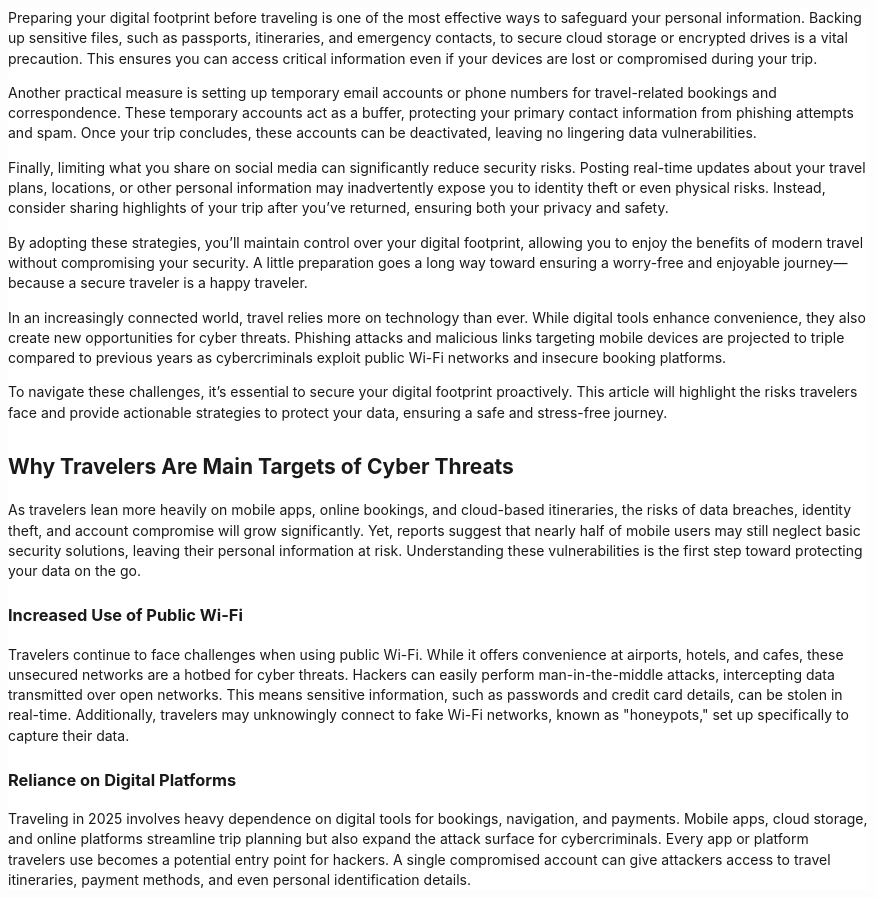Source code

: Preparing your digital footprint before traveling is one of the most effective ways to safeguard your personal information. Backing up sensitive files, such as passports, itineraries, and emergency contacts, to secure cloud storage or encrypted drives is a vital precaution. This ensures you can access critical information even if your devices are lost or compromised during your trip.

Another practical measure is setting up temporary email accounts or phone numbers for travel-related bookings and correspondence. These temporary accounts act as a buffer, protecting your primary contact information from phishing attempts and spam. Once your trip concludes, these accounts can be deactivated, leaving no lingering data vulnerabilities.

Finally, limiting what you share on social media can significantly reduce security risks. Posting real-time updates about your travel plans, locations, or other personal information may inadvertently expose you to identity theft or even physical risks. Instead, consider sharing highlights of your trip after you’ve returned, ensuring both your privacy and safety.

By adopting these strategies, you’ll maintain control over your digital footprint, allowing you to enjoy the benefits of modern travel without compromising your security. A little preparation goes a long way toward ensuring a worry-free and enjoyable journey—because a secure traveler is a happy traveler.

In an increasingly connected world, travel relies more on technology than ever. While digital tools enhance convenience, they also create new opportunities for cyber threats. Phishing attacks and malicious links targeting mobile devices are projected to triple compared to previous years as cybercriminals exploit public Wi-Fi networks and insecure booking platforms.

To navigate these challenges, it’s essential to secure your digital footprint proactively. This article will highlight the risks travelers face and provide actionable strategies to protect your data, ensuring a safe and stress-free journey.

## **Why Travelers Are Main Targets of Cyber Threats**

As travelers lean more heavily on mobile apps, online bookings, and cloud-based itineraries, the risks of data breaches, identity theft, and account compromise will grow significantly. Yet, reports suggest that nearly half of mobile users may still neglect basic security solutions, leaving their personal information at risk. Understanding these vulnerabilities is the first step toward protecting your data on the go.

### **Increased Use of Public Wi-Fi**

Travelers continue to face challenges when using public Wi-Fi. While it offers convenience at airports, hotels, and cafes, these unsecured networks are a hotbed for cyber threats. Hackers can easily perform man-in-the-middle attacks, intercepting data transmitted over open networks. This means sensitive information, such as passwords and credit card details, can be stolen in real-time. Additionally, travelers may unknowingly connect to fake Wi-Fi networks, known as "honeypots," set up specifically to capture their data.

### **Reliance on Digital Platforms**

Traveling in 2025 involves heavy dependence on digital tools for bookings, navigation, and payments. Mobile apps, cloud storage, and online platforms streamline trip planning but also expand the attack surface for cybercriminals. Every app or platform travelers use becomes a potential entry point for hackers. A single compromised account can give attackers access to travel itineraries, payment methods, and even personal identification details.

Exercise requirements:
All lines of the data above that include the word "strategies" must be shown.

Finished task:
By adopting these strategies, you’ll maintain control over your digital footprint, allowing you to enjoy the benefits of modern travel without compromising your security. A little preparation goes a long way toward ensuring a worry-free and enjoyable journey—because a secure traveler is a happy traveler.
To navigate these challenges, it’s essential to secure your digital footprint proactively. This article will highlight the risks travelers face and provide actionable strategies to protect your data, ensuring a safe and stress-free journey.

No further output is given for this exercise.